From the HTML Standard § 4.2.5.4 Specifying the document's character encoding:
The Encoding standard requires use of the UTF-8 character encoding and requires use of the "utf-8" encoding label to identify it. Those requirements necessitate that the document's character encoding declaration, if it exists, specifies an encoding label using an ASCII case-insensitive match for "utf-8". Regardless of whether a character encoding declaration is present or not, the actual character encoding used to encode the document must be UTF-8.
(…)
If an HTML document does not start with a BOM, and its encoding is not explicitly given by Content-Type metadata, and the document is not an iframe srcdoc document, then the encoding must be specified using a meta element with a charset attribute or a meta element with an http-equiv attribute in the Encoding declaration state.

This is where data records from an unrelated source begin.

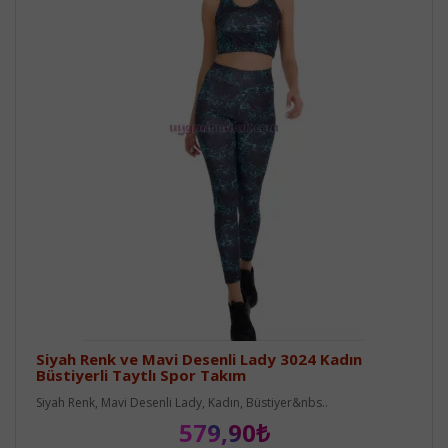
Siyah Renk ve Mavi Desenli Lady 3024 Kadın
Büstiyerli Taytlı Spor Takım
Siyah Renk, Mavi Desenli Lady, Kadın, Büstiyer&nbs..
579,90₺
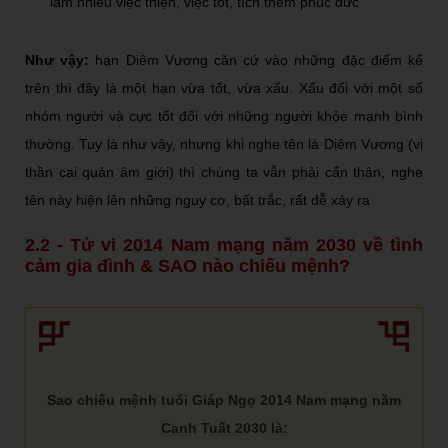
làm nhiều việc thiện, việc tốt, tích thêm phúc đức
Như vậy:
hạn Diêm Vương căn cứ vào những đặc điểm kể
trên thì đây là một hạn vừa tốt, vừa xấu. Xấu đối với một số
nhóm người và cực tốt đối với những người khỏe mạnh bình
thường. Tuy là như vậy, nhưng khi nghe tên là Diêm Vương (vị
thần cai quản âm giới) thì chúng ta vẫn phải cẩn thận, nghe
tên này hiện lên những nguy cơ, bất trắc, rất dễ xảy ra
2.2 - Tử vi 2014 Nam mạng năm 2030 về tình
cảm gia đình & SAO nào chiếu mệnh?
Sao chiếu mệnh tuổi Giáp Ngọ 2014 Nam mạng năm
Canh Tuất 2030 là:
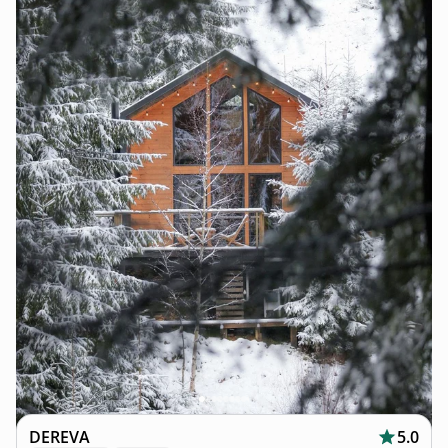
DEREVA
5.0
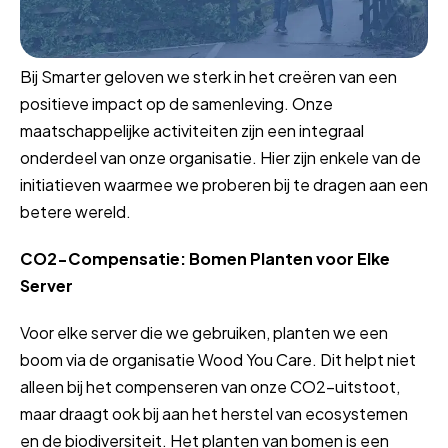
Bij Smarter geloven we sterk in het creëren van een
positieve impact op de samenleving. Onze
maatschappelijke activiteiten zijn een integraal
onderdeel van onze organisatie. Hier zijn enkele van de
initiatieven waarmee we proberen bij te dragen aan een
betere wereld.
CO2-Compensatie: Bomen Planten voor Elke
Server
Voor elke server die we gebruiken, planten we een
boom via de organisatie Wood You Care. Dit helpt niet
alleen bij het compenseren van onze CO2-uitstoot,
maar draagt ook bij aan het herstel van ecosystemen
en de biodiversiteit. Het planten van bomen is een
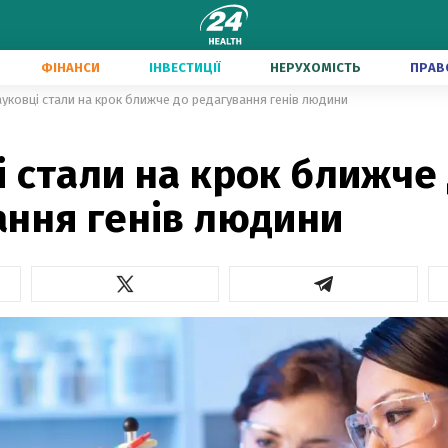
ФІНАНСИ
ІНВЕСТИЦІЇ
НЕРУХОМІСТЬ
ПРАВ
уковці стали на крок ближче до редагування генів людини
 стали на крок ближче
ання генів людини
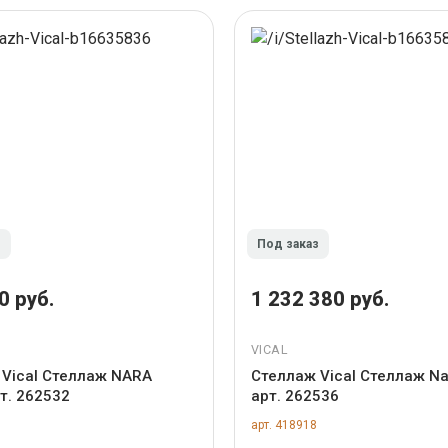
з
Под заказ
0 руб.
1 232 380 руб.
VICAL
 Vical Стеллаж NARA
Стеллаж Vical Стеллаж Na
т. 262532
арт. 262536
арт. 418918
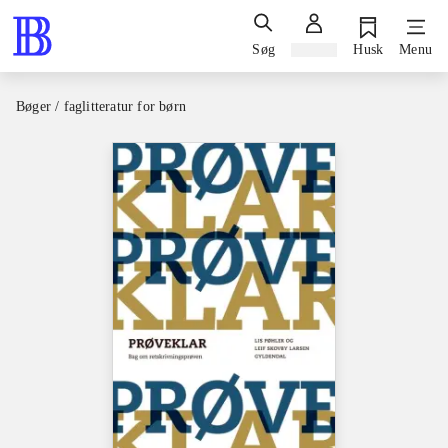
Søg
Log ind
Husk
Menu
Bøger / faglitteratur for børn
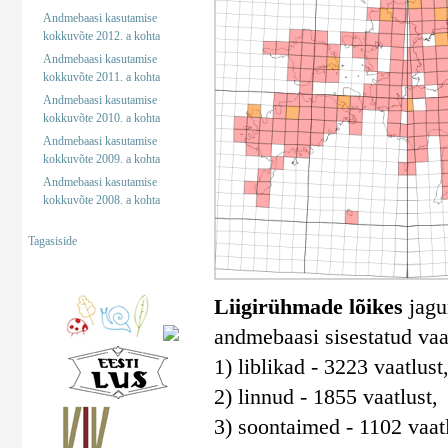
Andmebaasi kasutamise
kokkuvõte 2012. a kohta
Andmebaasi kasutamise
kokkuvõte 2011. a kohta
Andmebaasi kasutamise
kokkuvõte 2010. a kohta
Andmebaasi kasutamise
kokkuvõte 2009. a kohta
Andmebaasi kasutamise
kokkuvõte 2008. a kohta
Tagasiside
Liigirühmade lõikes
jagun
andmebaasi sisestatud vaa
1) liblikad - 3223 vaatlust
2) linnud - 1855 vaatlust,
3) soontaimed - 1102 vaatl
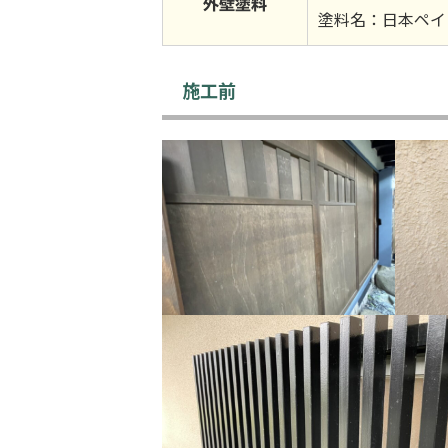
外壁塗料
塗料名：日本ペイ
施工前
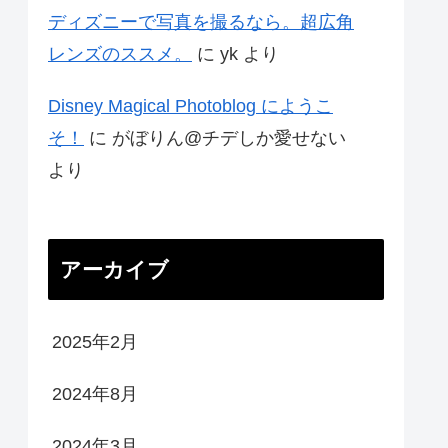
ディズニーで写真を撮るなら。超広角
レンズのススメ。
に
yk
より
Disney Magical Photoblog にようこ
そ！
に
がぼりん@チデしか愛せない
より
アーカイブ
2025年2月
2024年8月
2024年3月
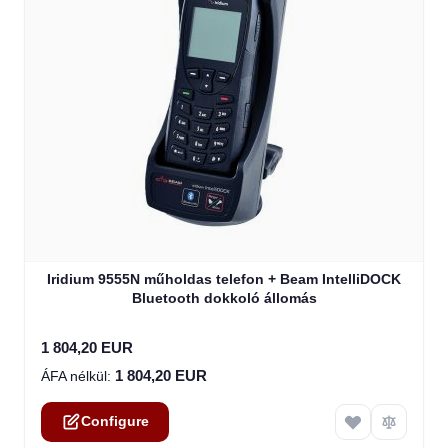
The price depends on the options chosen on the product
Iridium 9555N műholdas telefon + Beam IntelliDOCK
Bluetooth dokkoló állomás
1 804,20 EUR
1 804,20 EUR
Configure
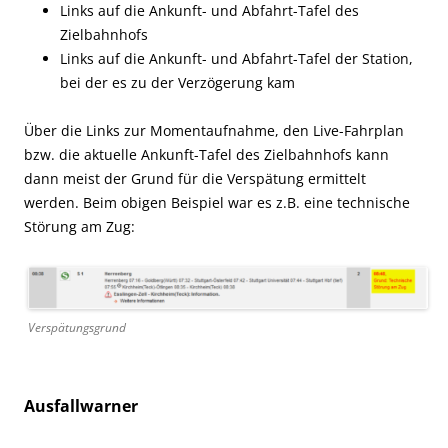
Links auf die Ankunft- und Abfahrt-Tafel des
Zielbahnhofs
Links auf die Ankunft- und Abfahrt-Tafel der Station,
bei der es zu der Verzögerung kam
Über die Links zur Momentaufnahme, den Live-Fahrplan
bzw. die aktuelle Ankunft-Tafel des Zielbahnhofs kann
dann meist der Grund für die Verspätung ermittelt
werden. Beim obigen Beispiel war es z.B. eine technische
Störung am Zug:
Verspätungsgrund
Ausfallwarner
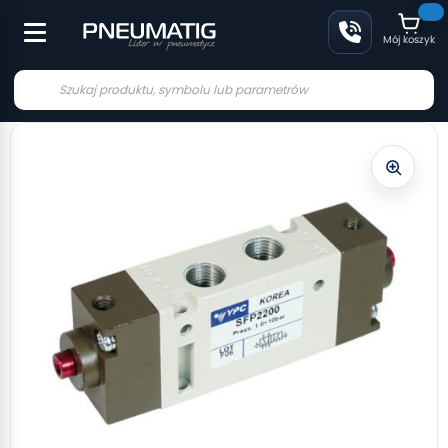
Mój koszyk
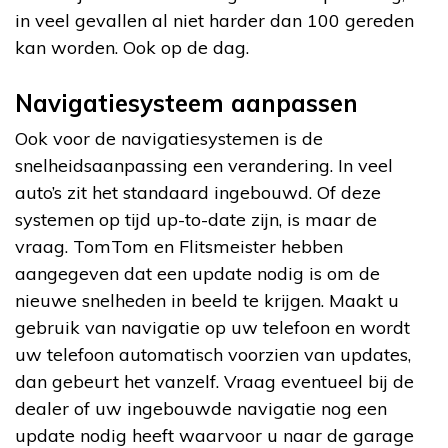
in veel gevallen al niet harder dan 100 gereden
kan worden. Ook op de dag.
Navigatiesysteem aanpassen
Ook voor de navigatiesystemen is de
snelheidsaanpassing een verandering. In veel
auto’s zit het standaard ingebouwd. Of deze
systemen op tijd up-to-date zijn, is maar de
vraag. TomTom en Flitsmeister hebben
aangegeven dat een update nodig is om de
nieuwe snelheden in beeld te krijgen. Maakt u
gebruik van navigatie op uw telefoon en wordt
uw telefoon automatisch voorzien van updates,
dan gebeurt het vanzelf. Vraag eventueel bij de
dealer of uw ingebouwde navigatie nog een
update nodig heeft waarvoor u naar de garage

Note. A character encoding declaration is required (either in the Content-Type metadata or explicitly in the file) even when all characters are in the ASCII range, because a character encoding is needed to process non-ASCII characters entered by the user in forms, in URLs generated by scripts, and so forth.
So my understanding is that:
- There is only one allowed encoding, namely UTF-8.
- Nonetheless the encoding must still be explicitly specified.
Why?
Isn't this redundant to specify the encoding if the encoding must always be UTF-8?
Provided that the document specifies it is written in HTML 5 (eg if it declares <!DOCTYPE html>
as opposed to, say, something like <!DOCTYPE HTML PUBLIC "-//W3C//DTD HTML 4.01 Transitional//EN" "http://www.w3.org/TR/html4/loose.dtd">
it seems to me that character encoding could be optional with user agents defaulting to UTF-8 if not specified?